═════ DATA SHOWN ═════

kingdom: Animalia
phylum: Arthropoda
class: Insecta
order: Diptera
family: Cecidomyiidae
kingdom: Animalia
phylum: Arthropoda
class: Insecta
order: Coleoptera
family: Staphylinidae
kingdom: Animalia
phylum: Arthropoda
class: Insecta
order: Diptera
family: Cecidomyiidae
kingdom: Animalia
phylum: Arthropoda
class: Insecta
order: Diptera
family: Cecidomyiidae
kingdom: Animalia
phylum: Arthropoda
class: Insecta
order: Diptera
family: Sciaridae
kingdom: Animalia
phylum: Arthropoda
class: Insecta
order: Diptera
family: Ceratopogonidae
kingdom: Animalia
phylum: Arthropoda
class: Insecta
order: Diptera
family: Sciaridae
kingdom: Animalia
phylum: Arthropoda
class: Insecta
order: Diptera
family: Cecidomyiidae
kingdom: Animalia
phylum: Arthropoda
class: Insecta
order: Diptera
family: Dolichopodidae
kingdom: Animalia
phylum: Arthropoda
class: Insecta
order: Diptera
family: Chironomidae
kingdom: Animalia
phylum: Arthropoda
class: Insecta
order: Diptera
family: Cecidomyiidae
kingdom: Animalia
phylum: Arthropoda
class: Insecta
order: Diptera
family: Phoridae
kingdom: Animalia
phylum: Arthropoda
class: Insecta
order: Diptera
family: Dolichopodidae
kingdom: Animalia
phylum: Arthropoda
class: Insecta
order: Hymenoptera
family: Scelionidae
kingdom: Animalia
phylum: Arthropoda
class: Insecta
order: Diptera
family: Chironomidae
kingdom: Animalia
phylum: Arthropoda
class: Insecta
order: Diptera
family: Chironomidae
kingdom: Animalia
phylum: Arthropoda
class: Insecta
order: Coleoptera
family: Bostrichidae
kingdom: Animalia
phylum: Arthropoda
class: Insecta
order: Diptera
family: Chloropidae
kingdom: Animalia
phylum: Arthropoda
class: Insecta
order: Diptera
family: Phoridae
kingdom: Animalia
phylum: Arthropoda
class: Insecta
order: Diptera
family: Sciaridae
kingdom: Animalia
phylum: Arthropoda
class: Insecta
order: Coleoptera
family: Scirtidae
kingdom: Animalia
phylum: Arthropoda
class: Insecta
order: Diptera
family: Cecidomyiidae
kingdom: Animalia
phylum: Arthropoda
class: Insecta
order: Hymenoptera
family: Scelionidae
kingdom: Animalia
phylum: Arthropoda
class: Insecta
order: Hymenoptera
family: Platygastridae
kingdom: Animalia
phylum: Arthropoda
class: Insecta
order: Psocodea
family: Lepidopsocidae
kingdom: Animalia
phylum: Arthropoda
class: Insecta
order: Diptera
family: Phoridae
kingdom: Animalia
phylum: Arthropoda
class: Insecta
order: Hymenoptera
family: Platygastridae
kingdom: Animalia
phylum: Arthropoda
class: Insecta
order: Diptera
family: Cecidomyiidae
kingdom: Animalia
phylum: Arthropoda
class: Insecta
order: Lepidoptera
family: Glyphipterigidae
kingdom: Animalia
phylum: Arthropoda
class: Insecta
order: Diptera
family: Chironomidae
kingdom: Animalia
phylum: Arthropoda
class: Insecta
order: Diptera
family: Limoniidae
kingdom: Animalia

═════

Reproduce the lines of the listing above verbatim, starting at the line containing "family: Scirtidae" and ending at the final line of the listing, with both included.

family: Scirtidae
kingdom: Animalia
phylum: Arthropoda
class: Insecta
order: Diptera
family: Cecidomyiidae
kingdom: Animalia
phylum: Arthropoda
class: Insecta
order: Hymenoptera
family: Scelionidae
kingdom: Animalia
phylum: Arthropoda
class: Insecta
order: Hymenoptera
family: Platygastridae
kingdom: Animalia
phylum: Arthropoda
class: Insecta
order: Psocodea
family: Lepidopsocidae
kingdom: Animalia
phylum: Arthropoda
class: Insecta
order: Diptera
family: Phoridae
kingdom: Animalia
phylum: Arthropoda
class: Insecta
order: Hymenoptera
family: Platygastridae
kingdom: Animalia
phylum: Arthropoda
class: Insecta
order: Diptera
family: Cecidomyiidae
kingdom: Animalia
phylum: Arthropoda
class: Insecta
order: Lepidoptera
family: Glyphipterigidae
kingdom: Animalia
phylum: Arthropoda
class: Insecta
order: Diptera
family: Chironomidae
kingdom: Animalia
phylum: Arthropoda
class: Insecta
order: Diptera
family: Limoniidae
kingdom: Animalia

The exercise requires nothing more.